To pursue and sustain reform, the Knight Commission’s recent report recommends creation of an Institute for Intercollegiate Athletics. The Institute would “keep the problems of college sports visible, provide moral leadership in defense of academic integrity, monitor progress toward reform goals, and issue periodic reports cards.” The Commission identifies the Association of Governing Boards (AGB) as the organization best suited to play a major role in the start-up and operation of this proposed institute.

In the meantime, other reform initiatives are in various stages of development. The so-called “Group of Six”—representatives of the BCS conference presidents and the commissioners – under the leadership of Robert Sloan of Baylor, is considering a range of initiatives to strengthen academic performance and outcomes. In principle, this group has endorsed a key Knight Commission suggestion—that competitive incentives and disincentives should be tied to academic performance. That means that poor academic performance might mean loss of scholarships or access to post-season championships.

The NCAA Board of Directors is also leading a parallel effort to address a reform agenda. The board’s areas of concern largely mirror those outlined by the Knight Commission. Constructive changes may be in the offing.

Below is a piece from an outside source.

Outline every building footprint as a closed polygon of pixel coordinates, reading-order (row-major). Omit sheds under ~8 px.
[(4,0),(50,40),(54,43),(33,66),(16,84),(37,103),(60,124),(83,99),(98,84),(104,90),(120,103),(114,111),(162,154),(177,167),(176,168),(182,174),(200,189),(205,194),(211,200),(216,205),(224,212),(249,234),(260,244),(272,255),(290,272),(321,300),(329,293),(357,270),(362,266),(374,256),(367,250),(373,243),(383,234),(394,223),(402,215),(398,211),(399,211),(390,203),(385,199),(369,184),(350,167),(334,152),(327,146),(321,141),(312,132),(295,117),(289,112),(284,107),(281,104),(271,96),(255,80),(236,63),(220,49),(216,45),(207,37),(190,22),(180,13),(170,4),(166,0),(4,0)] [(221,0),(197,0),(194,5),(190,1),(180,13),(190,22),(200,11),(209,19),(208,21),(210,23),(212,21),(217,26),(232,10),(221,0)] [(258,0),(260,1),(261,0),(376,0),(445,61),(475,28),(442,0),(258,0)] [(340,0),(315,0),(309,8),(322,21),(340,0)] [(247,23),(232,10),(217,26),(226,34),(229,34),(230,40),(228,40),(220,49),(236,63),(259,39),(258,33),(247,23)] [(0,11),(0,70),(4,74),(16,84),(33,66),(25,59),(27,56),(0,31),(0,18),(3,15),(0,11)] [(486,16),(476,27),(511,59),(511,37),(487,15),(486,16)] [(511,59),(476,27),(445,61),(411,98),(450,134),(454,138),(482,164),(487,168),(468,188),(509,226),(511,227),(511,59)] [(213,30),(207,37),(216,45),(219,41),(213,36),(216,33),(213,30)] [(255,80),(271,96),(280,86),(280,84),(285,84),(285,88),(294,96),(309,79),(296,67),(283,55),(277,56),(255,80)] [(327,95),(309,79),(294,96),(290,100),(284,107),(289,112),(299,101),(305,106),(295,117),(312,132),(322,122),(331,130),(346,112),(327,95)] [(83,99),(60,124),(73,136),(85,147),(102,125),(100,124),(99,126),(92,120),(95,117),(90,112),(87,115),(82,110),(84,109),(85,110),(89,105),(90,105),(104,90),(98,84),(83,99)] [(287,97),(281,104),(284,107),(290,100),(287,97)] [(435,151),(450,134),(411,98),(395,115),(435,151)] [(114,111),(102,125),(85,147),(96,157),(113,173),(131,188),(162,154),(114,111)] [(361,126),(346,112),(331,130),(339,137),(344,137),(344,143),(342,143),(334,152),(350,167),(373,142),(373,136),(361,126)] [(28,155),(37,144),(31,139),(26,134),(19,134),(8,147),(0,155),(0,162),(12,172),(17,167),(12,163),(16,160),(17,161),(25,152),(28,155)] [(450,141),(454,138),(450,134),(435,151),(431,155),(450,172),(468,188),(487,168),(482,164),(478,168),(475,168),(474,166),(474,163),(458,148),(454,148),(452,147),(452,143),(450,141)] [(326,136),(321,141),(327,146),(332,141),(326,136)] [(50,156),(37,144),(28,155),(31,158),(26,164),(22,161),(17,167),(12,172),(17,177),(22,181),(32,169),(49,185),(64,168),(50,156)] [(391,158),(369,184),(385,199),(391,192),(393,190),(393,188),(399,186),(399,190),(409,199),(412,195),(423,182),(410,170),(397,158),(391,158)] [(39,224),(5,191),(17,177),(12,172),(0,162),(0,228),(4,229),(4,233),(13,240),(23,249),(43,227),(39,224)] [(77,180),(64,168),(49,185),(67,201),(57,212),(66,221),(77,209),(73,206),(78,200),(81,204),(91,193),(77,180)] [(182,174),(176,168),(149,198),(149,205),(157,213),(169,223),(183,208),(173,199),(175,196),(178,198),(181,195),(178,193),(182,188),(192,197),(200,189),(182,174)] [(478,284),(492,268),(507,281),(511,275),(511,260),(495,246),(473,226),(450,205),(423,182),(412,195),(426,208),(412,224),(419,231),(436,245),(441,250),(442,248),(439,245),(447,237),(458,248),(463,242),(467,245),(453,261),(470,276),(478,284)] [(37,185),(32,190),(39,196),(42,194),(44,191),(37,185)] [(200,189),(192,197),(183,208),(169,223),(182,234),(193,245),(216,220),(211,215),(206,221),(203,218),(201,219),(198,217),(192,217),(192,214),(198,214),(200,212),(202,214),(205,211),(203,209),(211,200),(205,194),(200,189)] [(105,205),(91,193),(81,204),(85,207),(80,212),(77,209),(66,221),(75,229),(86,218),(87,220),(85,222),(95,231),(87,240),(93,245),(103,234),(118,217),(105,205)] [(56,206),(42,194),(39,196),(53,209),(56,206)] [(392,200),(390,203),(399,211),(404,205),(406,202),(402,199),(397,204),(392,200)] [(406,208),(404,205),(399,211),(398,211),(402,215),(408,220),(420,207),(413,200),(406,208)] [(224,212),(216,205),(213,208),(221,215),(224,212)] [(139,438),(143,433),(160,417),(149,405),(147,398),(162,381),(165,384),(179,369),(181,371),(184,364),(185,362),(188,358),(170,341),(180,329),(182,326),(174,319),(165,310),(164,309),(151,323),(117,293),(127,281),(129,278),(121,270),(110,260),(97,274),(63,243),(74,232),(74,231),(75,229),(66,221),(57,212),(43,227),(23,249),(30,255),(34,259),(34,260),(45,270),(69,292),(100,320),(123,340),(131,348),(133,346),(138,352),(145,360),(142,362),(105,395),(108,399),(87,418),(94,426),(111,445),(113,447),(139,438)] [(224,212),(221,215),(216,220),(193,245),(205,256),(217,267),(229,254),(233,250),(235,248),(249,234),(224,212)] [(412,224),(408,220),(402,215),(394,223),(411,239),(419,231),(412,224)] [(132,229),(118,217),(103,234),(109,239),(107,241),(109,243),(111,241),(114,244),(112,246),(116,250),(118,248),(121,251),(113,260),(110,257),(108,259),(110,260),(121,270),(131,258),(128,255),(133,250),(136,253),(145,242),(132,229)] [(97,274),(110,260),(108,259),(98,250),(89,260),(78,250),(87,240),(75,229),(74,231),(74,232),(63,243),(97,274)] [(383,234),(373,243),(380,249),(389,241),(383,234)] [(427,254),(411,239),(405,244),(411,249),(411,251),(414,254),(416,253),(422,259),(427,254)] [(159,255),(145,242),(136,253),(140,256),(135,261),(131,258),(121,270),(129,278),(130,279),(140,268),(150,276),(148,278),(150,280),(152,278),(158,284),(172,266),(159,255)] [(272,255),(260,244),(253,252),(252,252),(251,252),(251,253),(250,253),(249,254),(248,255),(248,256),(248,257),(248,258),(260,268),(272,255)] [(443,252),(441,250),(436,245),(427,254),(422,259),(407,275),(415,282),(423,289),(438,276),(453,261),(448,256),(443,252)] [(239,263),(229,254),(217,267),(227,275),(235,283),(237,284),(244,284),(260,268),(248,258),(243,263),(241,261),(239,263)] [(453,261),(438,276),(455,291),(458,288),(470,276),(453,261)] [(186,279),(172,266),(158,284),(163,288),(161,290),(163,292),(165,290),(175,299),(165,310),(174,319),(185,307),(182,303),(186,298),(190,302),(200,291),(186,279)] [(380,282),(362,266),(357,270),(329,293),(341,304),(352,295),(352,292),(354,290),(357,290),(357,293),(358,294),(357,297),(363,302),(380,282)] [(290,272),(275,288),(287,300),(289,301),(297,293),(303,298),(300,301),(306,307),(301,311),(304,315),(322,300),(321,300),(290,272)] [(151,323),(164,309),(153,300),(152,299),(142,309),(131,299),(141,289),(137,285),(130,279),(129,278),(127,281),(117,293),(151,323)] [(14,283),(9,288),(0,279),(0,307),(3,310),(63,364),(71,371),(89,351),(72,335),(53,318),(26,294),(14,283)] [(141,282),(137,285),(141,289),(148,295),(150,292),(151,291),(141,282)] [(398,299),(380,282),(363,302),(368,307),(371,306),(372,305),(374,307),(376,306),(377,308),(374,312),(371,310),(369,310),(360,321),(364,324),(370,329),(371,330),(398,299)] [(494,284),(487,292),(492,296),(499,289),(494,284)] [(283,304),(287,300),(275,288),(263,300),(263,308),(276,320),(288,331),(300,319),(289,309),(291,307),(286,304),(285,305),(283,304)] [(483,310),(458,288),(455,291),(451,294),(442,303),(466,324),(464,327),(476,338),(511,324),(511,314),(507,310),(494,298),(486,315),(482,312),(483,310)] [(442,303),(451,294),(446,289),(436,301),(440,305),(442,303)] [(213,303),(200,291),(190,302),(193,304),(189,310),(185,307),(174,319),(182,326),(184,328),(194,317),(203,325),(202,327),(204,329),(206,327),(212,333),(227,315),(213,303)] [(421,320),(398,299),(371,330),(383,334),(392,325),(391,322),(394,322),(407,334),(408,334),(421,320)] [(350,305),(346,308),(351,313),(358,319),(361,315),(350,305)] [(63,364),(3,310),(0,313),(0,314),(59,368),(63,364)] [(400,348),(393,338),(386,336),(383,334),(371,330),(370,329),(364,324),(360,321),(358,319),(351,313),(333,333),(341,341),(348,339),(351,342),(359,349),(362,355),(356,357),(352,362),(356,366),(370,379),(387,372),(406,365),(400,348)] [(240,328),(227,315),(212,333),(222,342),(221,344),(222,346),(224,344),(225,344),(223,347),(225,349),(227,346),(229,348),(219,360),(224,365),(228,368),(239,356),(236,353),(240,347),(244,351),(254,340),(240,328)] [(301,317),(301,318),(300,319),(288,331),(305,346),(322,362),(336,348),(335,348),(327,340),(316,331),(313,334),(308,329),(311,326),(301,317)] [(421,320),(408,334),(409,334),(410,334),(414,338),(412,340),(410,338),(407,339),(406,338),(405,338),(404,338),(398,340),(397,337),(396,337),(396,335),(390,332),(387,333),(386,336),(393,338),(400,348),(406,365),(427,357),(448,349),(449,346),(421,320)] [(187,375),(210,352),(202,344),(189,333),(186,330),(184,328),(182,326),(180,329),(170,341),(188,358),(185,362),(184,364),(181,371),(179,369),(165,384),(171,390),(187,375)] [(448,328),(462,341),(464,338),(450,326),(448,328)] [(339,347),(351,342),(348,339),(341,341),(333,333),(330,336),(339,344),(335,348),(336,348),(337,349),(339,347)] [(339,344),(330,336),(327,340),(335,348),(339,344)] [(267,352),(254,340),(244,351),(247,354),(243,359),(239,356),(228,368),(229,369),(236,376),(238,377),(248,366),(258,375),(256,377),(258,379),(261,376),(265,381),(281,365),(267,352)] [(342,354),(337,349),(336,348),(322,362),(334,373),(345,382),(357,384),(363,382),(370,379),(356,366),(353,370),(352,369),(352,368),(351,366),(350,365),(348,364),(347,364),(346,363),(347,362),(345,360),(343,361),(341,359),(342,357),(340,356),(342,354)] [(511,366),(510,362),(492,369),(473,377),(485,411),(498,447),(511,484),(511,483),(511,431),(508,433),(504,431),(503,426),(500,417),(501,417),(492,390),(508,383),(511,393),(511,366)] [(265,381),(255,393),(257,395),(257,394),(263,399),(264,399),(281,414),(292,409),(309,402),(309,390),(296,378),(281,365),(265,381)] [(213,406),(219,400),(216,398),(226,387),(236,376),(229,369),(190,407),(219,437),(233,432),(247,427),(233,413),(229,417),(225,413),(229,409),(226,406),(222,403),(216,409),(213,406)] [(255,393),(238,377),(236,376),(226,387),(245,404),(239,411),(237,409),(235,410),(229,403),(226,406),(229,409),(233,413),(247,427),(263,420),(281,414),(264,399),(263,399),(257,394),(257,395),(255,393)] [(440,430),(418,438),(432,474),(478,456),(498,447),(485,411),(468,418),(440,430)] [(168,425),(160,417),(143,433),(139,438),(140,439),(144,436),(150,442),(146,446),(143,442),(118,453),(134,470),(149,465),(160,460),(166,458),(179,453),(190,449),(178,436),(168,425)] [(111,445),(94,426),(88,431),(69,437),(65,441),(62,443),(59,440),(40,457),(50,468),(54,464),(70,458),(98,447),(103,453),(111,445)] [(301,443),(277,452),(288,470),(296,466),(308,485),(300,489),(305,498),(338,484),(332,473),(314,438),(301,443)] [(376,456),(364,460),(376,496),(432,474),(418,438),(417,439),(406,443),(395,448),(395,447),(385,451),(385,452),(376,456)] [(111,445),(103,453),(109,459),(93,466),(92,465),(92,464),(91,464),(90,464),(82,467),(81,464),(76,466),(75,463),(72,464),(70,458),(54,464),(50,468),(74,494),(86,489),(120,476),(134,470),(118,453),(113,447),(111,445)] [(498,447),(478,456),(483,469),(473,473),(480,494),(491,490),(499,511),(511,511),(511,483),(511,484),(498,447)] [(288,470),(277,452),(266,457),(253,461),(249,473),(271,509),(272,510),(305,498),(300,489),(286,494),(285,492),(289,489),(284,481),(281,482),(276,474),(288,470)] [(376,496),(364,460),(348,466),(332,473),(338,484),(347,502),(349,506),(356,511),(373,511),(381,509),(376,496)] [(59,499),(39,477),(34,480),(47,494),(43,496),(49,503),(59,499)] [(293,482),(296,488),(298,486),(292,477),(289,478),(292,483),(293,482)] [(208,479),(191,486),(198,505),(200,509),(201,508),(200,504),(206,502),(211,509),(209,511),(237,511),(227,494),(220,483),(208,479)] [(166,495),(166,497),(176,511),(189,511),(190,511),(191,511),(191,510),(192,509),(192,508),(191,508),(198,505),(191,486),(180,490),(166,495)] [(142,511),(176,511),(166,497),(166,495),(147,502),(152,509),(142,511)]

What we have learned, however, is that reform is a continuing process, not a matter to be resolved by a series of regulatory changes. The cultural conflict at issue will be waged on many fronts. It is, of course, a civil war, taking place on our campuses and in our boardrooms. The entertainment ethic has many friends and allies in our own quarters. Only an uncompromising commitment to the primacy of the educational mission of the university can create and sustain reform.

Finally, we face an additional risk—not a new risk, but one now more pernicious and dangerous. Intercollegiate athletics has been visited by gambling scandals throughout its history. Due to the influence of the gaming industry in Washington, the NCAA has been unable to bring to the floor of Congress legislation to make illegal gambling on college games.

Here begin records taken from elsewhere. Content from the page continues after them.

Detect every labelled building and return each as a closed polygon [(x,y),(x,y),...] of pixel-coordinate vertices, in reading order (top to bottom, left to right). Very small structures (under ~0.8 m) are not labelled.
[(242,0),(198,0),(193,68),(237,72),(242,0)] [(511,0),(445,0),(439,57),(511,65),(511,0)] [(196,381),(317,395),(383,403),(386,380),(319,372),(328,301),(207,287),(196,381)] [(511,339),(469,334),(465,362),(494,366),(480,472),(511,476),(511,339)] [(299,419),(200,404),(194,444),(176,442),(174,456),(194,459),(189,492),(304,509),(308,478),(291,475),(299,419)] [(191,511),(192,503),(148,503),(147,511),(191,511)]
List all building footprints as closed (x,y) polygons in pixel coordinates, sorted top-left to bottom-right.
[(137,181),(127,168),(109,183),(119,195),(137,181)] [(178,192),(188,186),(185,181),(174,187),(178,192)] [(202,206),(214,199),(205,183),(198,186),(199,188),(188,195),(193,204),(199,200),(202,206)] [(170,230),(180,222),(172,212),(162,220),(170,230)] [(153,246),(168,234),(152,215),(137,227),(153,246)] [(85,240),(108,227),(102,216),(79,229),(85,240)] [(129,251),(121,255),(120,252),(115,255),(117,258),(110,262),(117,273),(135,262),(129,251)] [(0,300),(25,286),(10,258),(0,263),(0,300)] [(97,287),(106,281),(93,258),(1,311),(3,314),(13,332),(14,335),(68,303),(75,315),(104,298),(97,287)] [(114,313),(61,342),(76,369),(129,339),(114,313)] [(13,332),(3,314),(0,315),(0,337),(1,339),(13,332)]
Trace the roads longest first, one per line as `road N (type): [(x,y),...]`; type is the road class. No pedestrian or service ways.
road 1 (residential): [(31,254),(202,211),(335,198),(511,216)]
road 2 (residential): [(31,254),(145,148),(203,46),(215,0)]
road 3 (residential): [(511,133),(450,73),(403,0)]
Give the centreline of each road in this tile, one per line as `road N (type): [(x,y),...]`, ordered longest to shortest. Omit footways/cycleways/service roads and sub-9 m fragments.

Beyond the threat legal gambling represents, the Internet has brought gambling on athletics to every college residence hall in America. In an environment where some student-athletes are disgruntled that they are not paid, and the person offering a fee for controlling the spread is not a Mafia-type but a student in the next room, the risk of scandal affecting the integrity of our games cannot be minimized.

As night follows day, scandal is followed by government regulation. Federal regulation would make us yearn for the simplicity of NCAA rules. We must take steps everywhere to guard against this frightening possibility.

CONCLUSION

Student-athletes arrive on our campuses possessing remarkable gifts. They have developed early in life a passion that demands the fullest measure of life’s supreme requirements – dedication, self-sacrifice and commitment to excellence. They have risen above the passivity and apathy that can accompany adolescence in America. Their youthful passion may be sport, but history reveals that games are avenues to lives of service and achievement in other fields of endeavor.

It is our opportunity—and our responsibility—to see that in intercollegiate athletics this passion for play becomes attached to the other callings of life—career, service, and citizenship. We must not fail these young people of such talent and promise.

The boardrooms and presidential and faculty offices of America are filled with men and women of supreme intelligence and good will. There is no issue affecting the future of intercollegiate athletics that we cannot, with common resolve, set right. I urge you to make this resolution our common purpose.